Back in October & November I started hearing people talking about choosing a word as an intention 2017. Normally this is not the type of thing I’d be able to decide on, much less actually follow through with consideration. But already as early as last fall I knew my word had to be patience. And, indeed, 2017 is not exactly starting in my normal “hit the ground running” sort of way. Instead, I feel like I’m slogging through a 2016 hangover, metaphorically cleaning up from a house party that started out great but quickly got out of hand. Now, I’m left with a garbage bag and a can of Lysol wondering where the hell to even start picking up.
I’m sure I’m not the only person that feels this way. I mean, can we all just agree that 2016 was an odd year? Perhaps your 2016 wasn’t the dumpster fire the internet said it was. But when a large and vocal collection of people start counting down to the end of they year like villagers gathering their pitchforks, it’s pretty safe to say things have been a bit “off” in the world.
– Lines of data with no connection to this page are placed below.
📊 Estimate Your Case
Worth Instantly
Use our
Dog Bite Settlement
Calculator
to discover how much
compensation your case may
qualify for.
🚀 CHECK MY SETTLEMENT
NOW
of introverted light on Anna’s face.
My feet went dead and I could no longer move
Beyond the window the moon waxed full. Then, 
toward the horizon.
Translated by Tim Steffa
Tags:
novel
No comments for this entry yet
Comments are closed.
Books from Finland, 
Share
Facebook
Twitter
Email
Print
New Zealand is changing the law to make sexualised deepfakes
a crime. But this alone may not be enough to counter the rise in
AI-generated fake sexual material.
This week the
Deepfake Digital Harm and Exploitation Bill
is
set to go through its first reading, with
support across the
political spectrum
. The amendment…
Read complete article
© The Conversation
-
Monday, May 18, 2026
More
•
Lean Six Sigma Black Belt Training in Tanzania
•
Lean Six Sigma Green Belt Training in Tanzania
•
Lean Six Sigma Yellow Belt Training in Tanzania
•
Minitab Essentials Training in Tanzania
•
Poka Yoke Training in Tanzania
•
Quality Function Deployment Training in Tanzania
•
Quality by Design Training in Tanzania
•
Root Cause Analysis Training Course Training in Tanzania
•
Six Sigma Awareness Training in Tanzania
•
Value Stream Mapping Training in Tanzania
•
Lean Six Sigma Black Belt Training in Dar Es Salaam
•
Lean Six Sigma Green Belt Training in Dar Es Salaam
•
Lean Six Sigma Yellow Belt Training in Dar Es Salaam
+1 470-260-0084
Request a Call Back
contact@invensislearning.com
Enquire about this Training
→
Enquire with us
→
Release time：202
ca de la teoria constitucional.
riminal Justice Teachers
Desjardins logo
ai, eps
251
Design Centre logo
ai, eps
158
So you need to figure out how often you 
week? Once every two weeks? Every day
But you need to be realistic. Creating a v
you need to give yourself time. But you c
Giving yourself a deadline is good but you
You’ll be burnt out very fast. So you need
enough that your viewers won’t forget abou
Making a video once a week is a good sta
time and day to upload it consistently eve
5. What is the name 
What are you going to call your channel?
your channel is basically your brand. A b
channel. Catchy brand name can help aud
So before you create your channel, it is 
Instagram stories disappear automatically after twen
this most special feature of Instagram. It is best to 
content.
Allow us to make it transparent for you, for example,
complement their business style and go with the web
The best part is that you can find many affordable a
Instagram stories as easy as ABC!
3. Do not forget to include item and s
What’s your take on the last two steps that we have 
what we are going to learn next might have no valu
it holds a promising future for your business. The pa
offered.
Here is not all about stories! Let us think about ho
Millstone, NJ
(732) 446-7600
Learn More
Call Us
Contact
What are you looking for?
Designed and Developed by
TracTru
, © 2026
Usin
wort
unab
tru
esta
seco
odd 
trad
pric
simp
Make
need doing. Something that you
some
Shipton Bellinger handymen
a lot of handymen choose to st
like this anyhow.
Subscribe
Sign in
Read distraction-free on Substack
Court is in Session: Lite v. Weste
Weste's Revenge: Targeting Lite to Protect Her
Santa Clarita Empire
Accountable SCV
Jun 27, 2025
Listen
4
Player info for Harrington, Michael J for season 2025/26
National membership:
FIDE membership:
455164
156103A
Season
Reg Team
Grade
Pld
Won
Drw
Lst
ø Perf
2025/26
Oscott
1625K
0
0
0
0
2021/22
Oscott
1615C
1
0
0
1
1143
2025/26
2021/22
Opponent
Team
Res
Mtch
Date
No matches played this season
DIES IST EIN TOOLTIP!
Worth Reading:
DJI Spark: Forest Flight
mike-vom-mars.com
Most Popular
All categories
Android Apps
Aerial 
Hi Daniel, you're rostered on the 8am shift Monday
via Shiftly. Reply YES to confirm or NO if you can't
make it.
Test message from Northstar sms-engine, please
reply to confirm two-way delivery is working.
While I can hardly claim that my 2016 was a terrible year; after all, I had a baby, gained some international attention for my collaborative project, and was able to spend a week studying under Sam Abell. However, this was also the first year in a very long time that world events and the general population really tested my belief that humanity is inherently good and that kindness will bubble to the surface when times get hard. Added to the aggravations of 2016, I spent a good portion of the year pulling back from work and business in preparation for the baby. Pulling back from productivity goes against every fiber of my being. I was basically born with my nose bloodied from being shoved against the grindstone. Watching friends actively pick up business and jump on opportunities later in the year was certainly a point of frustration, even while knowing sitting on my hands was by my own choosing.
And that brings me to January and the word patience. Still on leave from client appointments and knowing that, even once I reopen my calendar, I will still have to consciously step back on many occasions. Being the primary care giver to a 4 year old and an infant as well as being married to a guy with an erratic work and travel schedule does not leave the flexibility for much else.
So this is the year of patience, with my family, with life and with myself. The year of knowing certain goals will have to wait and other goals will have to be scaled back. It’s the year of forgiving myself for falling short, as it’s certain to happen many times over. And it’s the year of being okay with all of the above.
And for the rest of you finding yourself a bit lost this January I encourage you to join me in somehow shifting focus and doing things a little different this year. Since this year I will be doing less reaching for the stars and more reaching down to pick up a baby, wipe a snotty nose, or tie the sad, old tennis shoes I’ve been wearing more and more since November; I will be focusing more on self care. You know, the goals one has on their list every year but never stick, after all “get published” is so much more big and shiny than “make reading for pleasure a habit”. With any luck 2018 will feel more like back to business as usual.